Chapman then asked her about her phone records, which indicated that she had made 52 phone calls to Del Priore in September 2003 and 106 in October of that year.  On the day that she had obtained a prescription for the potent "date-rape drug" Rohypnol, she had called Del Priore seven times.

Chapman pointed out that she had called Del Priore at 7:41 a.m. on the morning after her husband's death and spoke to him for 24 minutes.  "By this time," Chapman said, "you're unlikely to need a sympathetic ear about an abusive husband."

Kissel replied that she and Del Priore discussed many issues during that conversation.

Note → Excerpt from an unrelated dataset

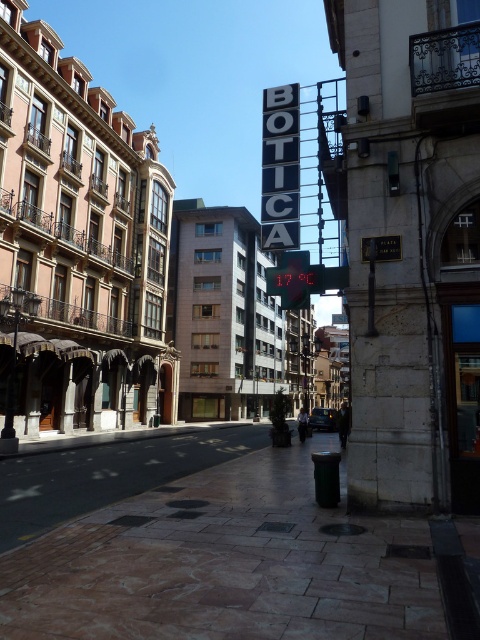
You are a delivery person with a cart that is 10 feet long. You need to move your cart from the brown stone pavement at lower center to the black metal sign at upper center. Is there enough space to move the cart straight without tilting it sideways?

The distance between the brown stone pavement at lower center and the black metal sign at upper center is 22.29 feet, which is more than the cart length of 10 feet. Therefore, there is sufficient space to move the cart straight without tilting it sideways.

You are a delivery person who needs to place a package on the ground. The package is 1.2 meters tall. You see the brown stone pavement at lower center and the black metal sign at upper center. Which object can you safely place the package on without it exceeding the height limit?

The brown stone pavement at lower center is shorter than the black metal sign at upper center. Since the package is 1.2 meters tall, it can be safely placed on the brown stone pavement at lower center as it is shorter and can accommodate the package height.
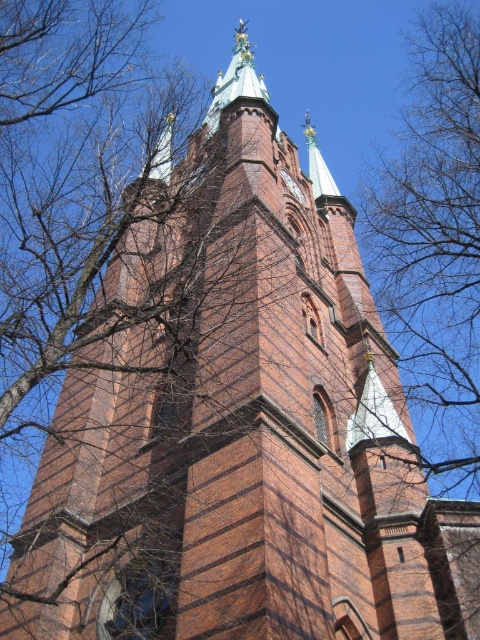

Chapman then asked if she had informed Del Priore that she had "solved the problem" regarding her husband.

Kissel said that she couldn't remember.

Phone company records showed that on November 4, 2003, Nancy Kissel called Del Priore six times, Chapman said.  This was the day that she went to her doctor and complained of "total body pain," though she never mentioned anything about sodomy or a baseball bat.  Dr. Annabelle Dytham would later testify that Kissel's "pained reactions were disproportionate to the actual injury" she found.  Closed-circuit security video presented in court showed Nancy Kissel on the morning after the alleged beating carrying a suitcase, shopping bags, and the rug used to wrap her husband's body. 

Chapman finally brought up Nancy Kissel's version of the physical confrontation with her husband on Sunday, November 2, 2003, and asked how she had managed to defend herself with the metal figurine.

"I don't know," Kissel replied.

"Because it didn't happen, Mrs. Kissel," Chapman shot back.  "It just didn't happen."

The accused cried out, "He was going to kill me!  He was going to kill me!  Oh, God, he was going to kill me!"

With that, Chapman concluded his cross-examination.